Aujourd’hui où, à toutes ces épreuves connues, s’en sont ajoutées de nouvelles, tragiques, brutales et specta­culaires, se posent frontalement la question de la liberté ainsi que celle de l’inquiétude, et du rapport entre elles qui en découle : 

– la question de la liberté, car la décision d’une mise en place de l’état d’urgence qui, dans le but de préserver la démocratie et le fonctionnement d’un état soucieux de garantir les idéaux dont il tire sa légitimité et son existence, fait dire à certains que nos libertés individuelles s’en trouvent malmenées, voire amoindries ;

– de l’inquiétude, car l’expression même qui désigne ce fonctionnement particulier et momentané de nos institutions contient en son noyau l’expression, en creux, d’une angoisse qui aurait subitement atteint un stade supérieur, celui de la peur, dont le prochain avatar serait l’effroi ;

– du rapport entre liberté et inquiétude enfin, car à tous les motifs plus haut énumérés qui ont conduit à l’émergence d’une forme nouvelle de malaise existentiel, s’ajoute cette crainte de voir se restreindre le champ d’application de l’un des trois principes fondateurs de la démocratie républicaine rappelés sur tous les frontons de nos mairies ;

– du rapport entre liberté et inquiétude toujours, car sommes-nous prêts aujourd’hui pour continuer à jouir d’une entière liberté de mouvement, de parole, d’expression, de manifestation, de circulation, à ne pas payer en contrepartie un écot à une terreur qui naîtrait de la disparition des contrôles et aux débordements de toute nature qui pourraient en résulter ?

Ainsi nous trouvons-nous face à un dilemme : devons-nous préférer une inquiétude grandissante à une restriction de nos libertés, ou devons-nous choisir de maîtriser notre inquiétude au prix de l’abandon de certaines de nos libertés ? Mais est-ce vraiment demeurer libre que d’être sujet à une permanente et forte inquiétude ? La première des limites à nos libertés n’est-elle pas cette peur même qui nous empêche d’en jouir ? 

Là où le problème apparaît dans une plus grande complexité encore, c’est lorsqu’on fait le constat que les mesures résultant de la mise en place de l’état d’urgence ne sont que partiellement efficaces pour enrayer le danger et stopper l’évolution d’une inquiétude croissante.
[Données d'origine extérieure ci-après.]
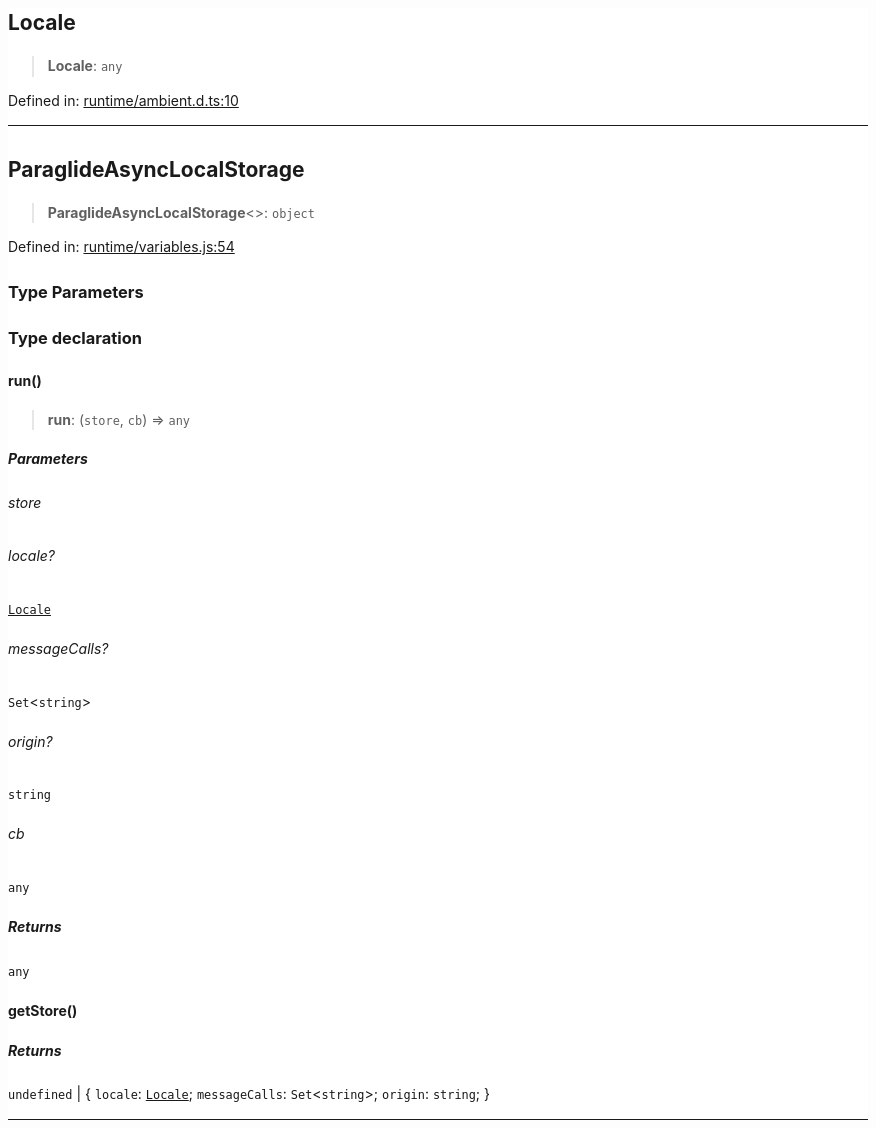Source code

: ## Locale

> **Locale**: `any`

Defined in: [runtime/ambient.d.ts:10](https://github.com/opral/monorepo/tree/main/inlang/packages/paraglide/paraglide-js/src/compiler/runtime/ambient.d.ts)

***

## ParaglideAsyncLocalStorage

> **ParaglideAsyncLocalStorage**\<\>: `object`

Defined in: [runtime/variables.js:54](https://github.com/opral/monorepo/tree/main/inlang/packages/paraglide/paraglide-js/src/compiler/runtime/variables.js)

### Type Parameters

### Type declaration

#### run()

> **run**: (`store`, `cb`) => `any`

##### Parameters

###### store

###### locale?

[`Locale`](-internal-.md#locale)

###### messageCalls?

`Set`\<`string`\>

###### origin?

`string`

###### cb

`any`

##### Returns

`any`

#### getStore()

##### Returns

`undefined` \| \{ `locale`: [`Locale`](-internal-.md#locale); `messageCalls`: `Set`\<`string`\>; `origin`: `string`; \}

***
Il suffit aujourd’hui de si peu de choses pour conforter notre inconfort : quelques armes, quelques hommes, quelques images. Jamais dans l’histoire de ­l’humanité, aussi peu d’êtres humains sont parvenus à créer une angoisse chez des centaines de millions d’autres. La disproportion entre le nombre extrêmement limité des auteurs d’actes sanglants et celui, immense, des femmes et des hommes qu’ils parviennent à traumatiser est inédite. Et je vois là la première restriction aux libertés auxquelles nous sommes tant attachés, notamment celle qui accepte, dans les systèmes démocratiques, le choix du plus grand nombre comme axe et moteur de décision, puisqu’aujourd’hui la tranquillité, la vie, le sort de la majorité des êtres humains semblent assujettis aux actes d’une minorité d’assassins. Il me semble que le véritable enjeu se trouve là, et qu’il convient, avec force et efficacité, de rétablir, dans nos états et dans nos consciences, la loi essentielle qui fonde toute société humaine respectueuse de chacun et de tous, qui veut que ce soit la majorité des êtres qui la composent qui permette aux minorités existantes d’exprimer leur différence sans remettre en cause le pacte commun et le mode de vie acceptés, et non aux minorités de tenter, par tous les moyens, d’imposer leurs choix et leur vision du monde, qu’ils soient barbares ou non.